I didn’t love it as much as I hoped; it felt very topical, particularly when a character loses an eye during a protest, and for the first half of the book seemed mostly to be a chronicling of current events in lightly fictionalised form. Then Bitter finds her magic, and things open up, giving us access to more of the background of Pet: the angels and the takeover of the city.
It’s a really quick read, and I enjoyed the background it gave to Pet, but it didn’t quite speak to me in the same way, even though I fully understood Bitter’s insecurities and fears. Maybe that’s part of why I didn’t get involved as much!
Rating: 3/5
Tags: Akwaeke Emezi, book reviews, books, SF/F
Posted June 3, 2022 by Nicky in Reviews / 2 Comments
Laziness Does Not Exist, Devon Price
I found this an interesting read more because of what I had resistance to than because of what it said, almost. Much of it is well known to anyone who’s had a course of CBT (yes of course I should turn notifications off on my phone, and of course I don’t because I have unrealistic expectations of how much I should work)… but it’s quite provocative to come out and say it’s due to the “Laziness Lie”, and see every case of “laziness” as something non-lazy.
It’s an easy enough read, and brings together some good points, but it could seriously use fewer anecdotes and more research-based conclusions. It’s sometimes self-contradictory, saying that people are more productive when they take time to rest and then saying at the end that if you take time to rest, you’ll be less productive… which I think is mostly the author not quite connecting dots where they meant to point out that if you’re taking time to rest, you might just find some other priorities arise that you care about more than the work that made you exhausted in the first place.

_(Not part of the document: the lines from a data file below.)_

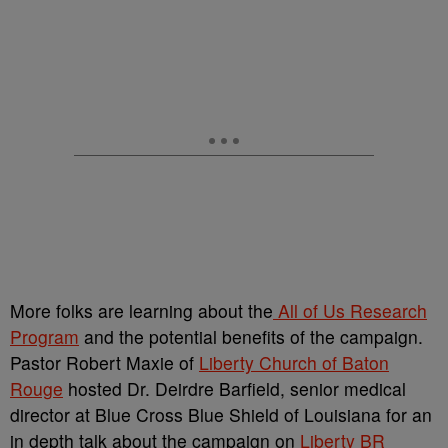
More folks are learning about the
All of Us Research
Program
and the potential benefits of the campaign.
Pastor Robert Maxie of
Liberty Church of Baton
Rouge
hosted Dr. Deirdre Barfield, senior medical
director at Blue Cross Blue Shield of Louisiana for an
in depth talk about the campaign on
Liberty BR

There are some things it made me think about doing; of course, its conclusions are about the opposite of what I do every day working for an app that helps people commit to their goals, often involving productivity… But mostly I didn’t think it was wrong, just that there’s room for me to find a lot of satisfaction in my job and find some more time to rest. I think it bangs the drum a bit too hard about the joys of not working, and forgets that security is really key too.